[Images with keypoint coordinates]
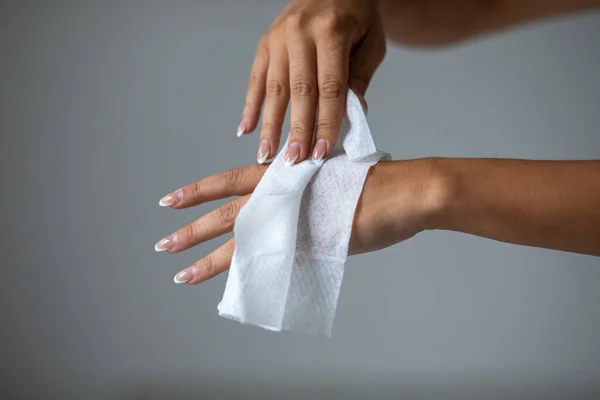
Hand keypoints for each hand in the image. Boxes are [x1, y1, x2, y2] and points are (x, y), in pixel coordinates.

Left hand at [155, 160, 439, 283]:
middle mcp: (279, 197)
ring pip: (238, 245)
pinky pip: (269, 267)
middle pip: (223, 216)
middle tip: (163, 244)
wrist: (402, 193)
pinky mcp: (307, 249)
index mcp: (282, 174)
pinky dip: (248, 278)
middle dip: (190, 232)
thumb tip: (285, 207)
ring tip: (181, 274)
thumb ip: (300, 192)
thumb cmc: (373, 181)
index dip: (196, 191)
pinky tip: (229, 291)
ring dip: (207, 262)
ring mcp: (291, 224)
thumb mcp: (327, 178)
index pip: (227, 181)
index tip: (170, 201)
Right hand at [237, 0, 385, 165]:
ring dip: (270, 125)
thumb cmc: (357, 16)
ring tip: (266, 155)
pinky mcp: (265, 42)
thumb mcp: (372, 42)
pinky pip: (256, 78)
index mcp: (332, 32)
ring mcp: (279, 37)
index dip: (326, 122)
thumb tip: (350, 115)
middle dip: (297, 130)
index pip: (330, 87)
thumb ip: (360, 77)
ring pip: (274, 89)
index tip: (323, 151)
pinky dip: (250, 106)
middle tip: (294, 161)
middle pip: (299, 91)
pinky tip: (246, 130)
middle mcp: (301, 33)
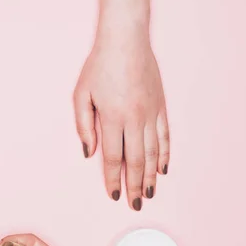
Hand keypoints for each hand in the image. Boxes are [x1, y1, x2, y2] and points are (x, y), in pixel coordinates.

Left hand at [74, 33, 169, 210]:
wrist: (126, 41)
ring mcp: (151, 114)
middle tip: (135, 204)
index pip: (113, 158)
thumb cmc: (99, 67)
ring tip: (149, 193)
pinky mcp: (161, 107)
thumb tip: (90, 153)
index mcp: (112, 118)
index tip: (113, 195)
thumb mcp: (81, 95)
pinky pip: (165, 137)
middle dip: (135, 186)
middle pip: (136, 161)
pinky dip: (164, 155)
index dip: (113, 179)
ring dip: (151, 176)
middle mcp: (135, 119)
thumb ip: (84, 127)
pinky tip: (163, 169)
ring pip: (153, 153)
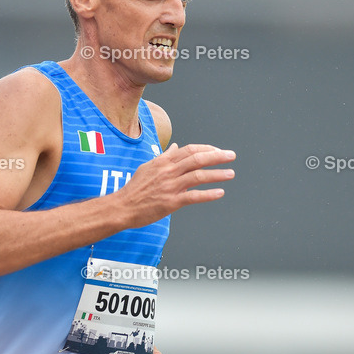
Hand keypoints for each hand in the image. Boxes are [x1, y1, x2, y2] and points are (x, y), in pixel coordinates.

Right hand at [117, 143, 234, 228]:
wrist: (122, 206)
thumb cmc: (135, 188)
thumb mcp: (148, 167)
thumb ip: (164, 157)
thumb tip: (175, 146)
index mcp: (163, 162)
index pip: (189, 150)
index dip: (206, 149)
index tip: (218, 151)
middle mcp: (168, 171)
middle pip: (197, 159)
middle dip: (217, 156)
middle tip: (231, 156)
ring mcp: (170, 186)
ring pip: (198, 176)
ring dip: (217, 174)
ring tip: (230, 173)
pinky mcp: (171, 202)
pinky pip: (193, 196)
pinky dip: (208, 194)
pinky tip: (220, 193)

Aim of the task
From the records above, copy exactly the stretch from the line holding "ring tip: (266, 155)" through the line holding "ring tip: (149, 193)", both ends included, without the pictures.

Reply
ring tip: (266, 155)
pinky mcp: (265, 42)
thumb mcp: (372, 42)
pinky pip: (256, 78)
index mcp: (332, 32)
ring mcp: (279, 37)
index dip: (326, 122)
thumb tip: (350, 115)
middle dip: (297, 130)
index pip: (330, 87)
thumb ip: (360, 77)
ring pip: (274, 89)
index tip: (323, 151)
pinky dip: (250, 106)
middle tip: (294, 161)
middle pip: (299, 91)
pinky tip: (246, 130)
middle mcp: (301, 33)
Hand keypoints for each hand in the image. Boxes are [x1, y1, x2, y2] and points are (x, y), in pixel coordinates.

Left hand at [74, 33, 169, 210]:
wrist: (126, 41)
ring mcp: (151, 114)
middle tip: (135, 204)
index pip: (113, 158)
thumb cmc: (99, 67)
ring tip: (149, 193)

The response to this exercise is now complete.